Limb landmark coordinates:
################

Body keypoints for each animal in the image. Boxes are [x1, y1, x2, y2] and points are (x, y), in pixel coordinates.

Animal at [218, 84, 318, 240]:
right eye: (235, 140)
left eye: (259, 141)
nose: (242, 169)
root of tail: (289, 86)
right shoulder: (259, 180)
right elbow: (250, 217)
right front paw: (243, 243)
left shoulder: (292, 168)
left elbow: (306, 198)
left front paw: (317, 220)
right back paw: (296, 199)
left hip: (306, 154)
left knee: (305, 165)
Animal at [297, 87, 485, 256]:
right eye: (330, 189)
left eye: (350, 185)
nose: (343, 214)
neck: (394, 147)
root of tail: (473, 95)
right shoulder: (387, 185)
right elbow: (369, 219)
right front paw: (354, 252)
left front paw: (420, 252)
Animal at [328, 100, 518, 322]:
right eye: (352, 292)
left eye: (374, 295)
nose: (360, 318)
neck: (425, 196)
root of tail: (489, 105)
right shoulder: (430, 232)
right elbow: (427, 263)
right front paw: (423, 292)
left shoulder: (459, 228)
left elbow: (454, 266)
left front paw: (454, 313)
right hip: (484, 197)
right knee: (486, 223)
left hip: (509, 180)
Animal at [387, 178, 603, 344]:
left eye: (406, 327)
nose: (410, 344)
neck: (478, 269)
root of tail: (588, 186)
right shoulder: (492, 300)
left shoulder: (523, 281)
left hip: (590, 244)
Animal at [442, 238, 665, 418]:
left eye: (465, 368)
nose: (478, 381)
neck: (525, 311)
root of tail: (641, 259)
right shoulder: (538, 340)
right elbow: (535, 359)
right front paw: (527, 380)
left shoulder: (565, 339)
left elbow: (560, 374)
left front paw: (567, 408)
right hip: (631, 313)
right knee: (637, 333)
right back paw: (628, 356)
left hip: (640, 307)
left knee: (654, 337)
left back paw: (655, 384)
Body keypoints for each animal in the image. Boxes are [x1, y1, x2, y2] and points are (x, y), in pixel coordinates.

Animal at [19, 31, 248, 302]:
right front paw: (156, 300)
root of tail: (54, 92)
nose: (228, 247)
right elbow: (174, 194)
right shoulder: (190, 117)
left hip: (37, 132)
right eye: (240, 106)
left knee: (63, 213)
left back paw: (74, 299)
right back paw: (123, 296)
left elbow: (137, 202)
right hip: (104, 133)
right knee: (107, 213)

################

• _About this exercise_:
Retype all the data, changing nothing.

• _Exercise result_:
Body keypoints for each animal in the image. Boxes are [x1, y1, x2, y2] and points are (x, y), in pixel coordinates.

Animal at [218, 84, 318, 240]:
right eye: (235, 140)
left eye: (259, 141)
nose: (242, 169)
root of tail: (289, 86)
right shoulder: (259, 180)
right elbow: (250, 217)
right front paw: (243, 243)
left shoulder: (292, 168)
left elbow: (306, 198)
left front paw: (317, 220)
right back paw: (296, 199)
left hip: (306, 154)
left knee: (305, 165)
Animal at [297, 87, 485, 256]:
right eye: (330, 189)
left eye: (350, 185)
nose: (343, 214)
neck: (394, 147)
root of tail: (473, 95)
right shoulder: (387, 185)
right elbow: (369, 219)
right front paw: (354, 252)
left front paw: (420, 252)
Animal at [328, 100, 518, 322]:
right eye: (352, 292)
left eye: (374, 295)
nose: (360, 318)
neck: (425, 196)
root of tail: (489, 105)
right shoulder: (430, 232)
right elbow: (427, 263)
right front paw: (423, 292)
left shoulder: (459, 228)
left elbow: (454, 266)
left front paw: (454, 313)
right hip: (484, 197)
right knee: (486, 223)
left hip: (509, 180)
Animal at [387, 178, 603, 344]:
left eye: (406, 327)
nose: (410, 344)
neck: (478, 269)
root of tail: (588, 186)
right shoulder: (492, 300)
left shoulder: (523, 281)
left hip: (590, 244)
Animal at [442, 238, 665, 418]:
left eye: (465, 368)
nose: (478, 381)
neck: (525, 311)
root of tail: (641, 259)
right shoulder: (538, 340)
right elbow: (535, 359)
right front paw: (527, 380)
left shoulder: (565, 339)
left elbow: (560, 374)
left front paw: (567, 408)
right hip: (631, 313)
right knee: (637, 333)
right back paw: (628, 356)
left hip: (640, 307)
left knee: (654, 337)
left back paw: (655, 384)
Body keypoints for each animal in the image. Boxes are [x1, y1, x2, y2] and points are (x, y), in pixel coordinates.

Animal at [19, 31, 248, 302]:
right front paw: (156, 300)
root of tail: (54, 92)
nose: (228, 247)
right elbow: (174, 194)
right shoulder: (190, 117)
left hip: (37, 132)
right eye: (240, 106)
left knee: (63, 213)
left back paw: (74, 299)
right back paw: (123, 296)
left elbow: (137, 202)
right hip: (104, 133)
right knee: (107, 213)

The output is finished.